I think this works. Let $A$ be the set of squarefree numbers and $1$. Let $B$ be the set of square numbers. I will show that this works. 1. $A \cap B = \{1\}$. This is absolutely trivial. 2. Of course, if $n=\prod p^{e_i}_i$, we can just write it as $( \prod p^{\lfloor \frac{e_i}{2} \rfloor}_i)^2 \cdot \text{squarefree terms}$. 3. Trivial. 4. This on set $B$ is trivial. For set $A$, we can set up $x+i \equiv 0 \pmod{p^2_i}$ and by CRT we are okay. 5. Trivial.

Wow, it really works! It seems so simple now. The long text discouraged me...

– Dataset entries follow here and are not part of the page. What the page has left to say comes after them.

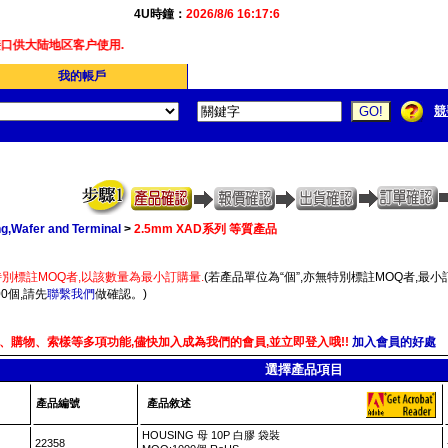
4U時鐘：
2026/8/6 16:17:6
口供大陆地区客户使用.
我的帳戶
競
g,Wafer and Terminal
>
2.5mm XAD系列 等質產品
別標註MOQ者,以該數量為最小訂購量.
(若產品單位為“個”,亦無特別標註MOQ者,最小訂
0個,請先
聯繫我們
做確認。)
、購物、索樣等多項功能,儘快加入成為我們的會員,並立即登入哦!!
加入會員的好處
選擇產品項目
產品編號
產品敘述
HOUSING 母 10P 白膠 袋裝
22358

@rkm0959 Point 2 is even more trivial. If $n\in A$, write $n=n\cdot 1$, otherwise $n=1\cdot n$. I don't know how this became the last problem of the last TST.

No, because $A \cup B \not= \mathbb{N}$..

Oops, I misread. Actually my construction was: $B=$all perfect squares, $A=$everything else along with $1$. This works as well.

Wow why is this problem a Day 4 P3 Just let $A=\{1,2,2^2-1,2^3-1,...\}$ and $B=\{1\}\cup\{\mathbb{N}-A\}$ Now all properties are trivially true . 1) Trivial 2)Just take that number and $1$ 3)For $p=2$, it's obvious , for odd prime we have $p|2^{p-1}-1\in A$ and $2p \in B$ 4)This trivial on set $A$ as the gap between consecutive numbers increases exponentially 5)For $B$ just take powers of $2$ and for $A$ note that $2^{2k}-1$ is composite for all $k>1$

One sees that, informally, a "random" choice of $A$ and $B$ should work: For each integer $n > 1$, flip a coin to decide whether $n \in A$ or $n \in B$, and also let $1 \in A, 1 \in B$. Now claims 1 and 2 hold surely and claims 3, 4 and 5 hold almost surely. As one can set up a probability measure for partitions of $\{2, 3, \ldots \}$ to two subsets, this proof can be made rigorous. Thus, the problem can be solved without actually constructing such $A$ and $B$.